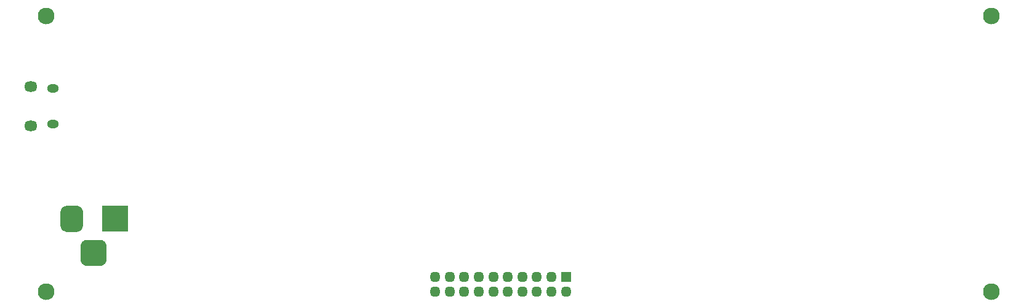
<source format=gbr>
%TF.GenerationSoftware,KiCad,Pcbnew,(5.1.6-0-10_14)*%
%TF.CreationDate,2020-09-13T11:28:01-04:00*%
%TF.ProjectId,EL-Calendar,454c2d43-616c-4656-9e64-61722e6b6963,rev?*%
%TF.SameCoordinates,Original*%
%TF.FileFunction,Soldermask,Bot*%
%TF.FilePolarity,Negative*%
%FSLAX46Y46*%
G04 Gerber Fmt 4.6, Leading zero omitted, Abs format (unit mm)*
G04 Created by KiCad (PCBNEW (5.1.6-0-10_14)) date 2020-09-13 11:28:01*
%MOMM*%
%LPD*%
G01*
G04 APERTURE LIST*
%ADD10C,2.300000*%
%ADD11R,3.600000X3.600000*%
%ADD12O,1.800000X1.450000*%
%ADD13O,1.600000X1.200000*%
%ADD14O,1.450000X1.450000*%
%ADD15R,1.450000X1.450000*%
G04 APERTURE END LIST*
D10*
%TO.C,REF\u002A\u002A*%
X80000000Y-82000000D03*
%TD*%
%TO.C,REF\u002A\u002A*%
X210000000Y-82000000D03*
%TD*%
%TO.C,REF\u002A\u002A*%
X210000000Y-120000000D03*
%TD*%
%TO.C,REF\u002A\u002A*%
X80000000Y-120000000D03*
%TD*%
%TO.C,J1*%
G36*
G01*
X84700000Y-115600000D02*
X84700000Y-113800000D01*
G75*
G02*
X85600000Y-112900000I900000J0D01*
G01*
X87400000Y-112900000D01*
G75*
G02*
X88300000Y-113800000I0J-900000D01*
G01*
X88300000Y-115600000D01*
G75*
G02*
X87400000Y-116500000I-900000J0D01*
G01*
X85600000Y-116500000D01*
G75*
G02*
X84700000Y-115600000I0J900000D01*
G01*
G37*
G36*
G01*
X81950000Y-111025000D02*
X81950000Y-108975000D01*
G75*
G02*
X82725000Y-108200000I775000J0D01*
G01*
X84275000Y-108200000D01*
G75*
G02*
X85050000Y-108975000I0J-775000D01*
G01*
X85050000Y-111025000D01*
G75*
G02*
X84275000Y-111800000I-775000J0D01*
G01*
X82725000Y-111800000D01*
G75*
G02*
X81950000Y-111025000I0J775000D01*
G01*
G37*
D11*
X89500000Y-110000000D03*
%TD*%
D12*
%TO.C,J3*%
X77885000Y-97205000D03*
X77885000Y-91745000D03*
D13*
X80885000Y-96895000D03*
X80885000Y-92055000D03*
%TD*%
D14*
%TO.C,J2*%
X133500000Y-120000000D03*
X133500000Y-118000000D03*
X135500000Y-120000000D03*
X135500000Y-118000000D03*
X137500000Y-120000000D03*
X137500000Y-118000000D03*
X139500000Y-120000000D03*
X139500000Y-118000000D03*
X141500000Y-120000000D03*
X141500000Y-118000000D03*
X143500000Y-120000000D03*
X143500000Y-118000000D03*
X145500000Y-120000000D03*
X145500000Y-118000000D03*
X147500000Y-120000000D03*
X147500000Y-118000000D03*
X149500000Y-120000000D03*
X149500000Y-118000000D03*
X151500000Y-120000000D03*
D15*
X151500000Y-118000000D03*
%TD*%
M02*

</source>
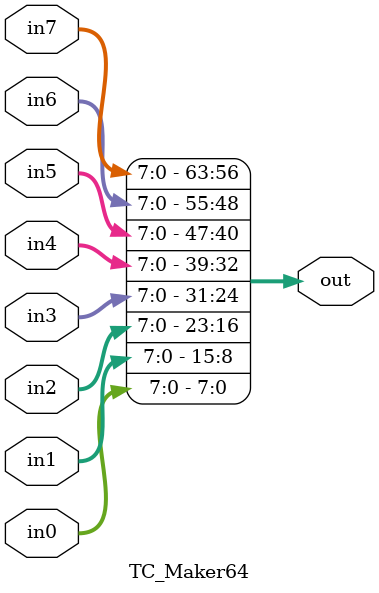
<source format=v>
module TC_Maker64 (in0, in1, in2, in3, in4, in5, in6, in7, out);
    parameter UUID = 0;
    parameter NAME = "";
    input [7:0] in0;
    input [7:0] in1;
    input [7:0] in2;
    input [7:0] in3;
    input [7:0] in4;
    input [7:0] in5;
    input [7:0] in6;
    input [7:0] in7;
    output [63:0] out;
    
    assign out = {in7, in6, in5, in4, in3, in2, in1, in0};
endmodule

</source>
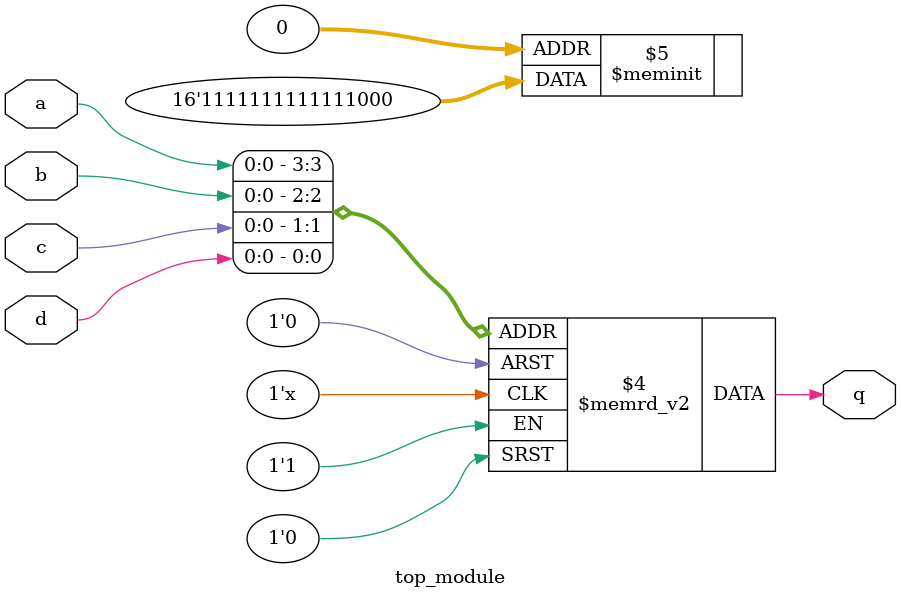
<source format=sv>
module top_module (
    input a, 
    input b, 
    input c, 
    input d,
    output reg q
);

    always @(*) begin
        case({a, b, c, d})
            4'b0000: q = 1'b0;
            4'b0001: q = 1'b0;
            4'b0010: q = 1'b0;
            4'b0011: q = 1'b1;
            4'b0100: q = 1'b1;
            4'b0101: q = 1'b1;
            4'b0110: q = 1'b1;
            4'b0111: q = 1'b1;
            4'b1000: q = 1'b1;
            4'b1001: q = 1'b1;
            4'b1010: q = 1'b1;
            4'b1011: q = 1'b1;
            4'b1100: q = 1'b1;
            4'b1101: q = 1'b1;
            4'b1110: q = 1'b1;
            4'b1111: q = 1'b1;
            default: q = 1'b0;
        endcase
    end
    
endmodule

</source>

§

Take from the listing above each line containing "APERTURE".

Exercise solution >>
G04 APERTURE LIST*
G04 APERTURE END LIST*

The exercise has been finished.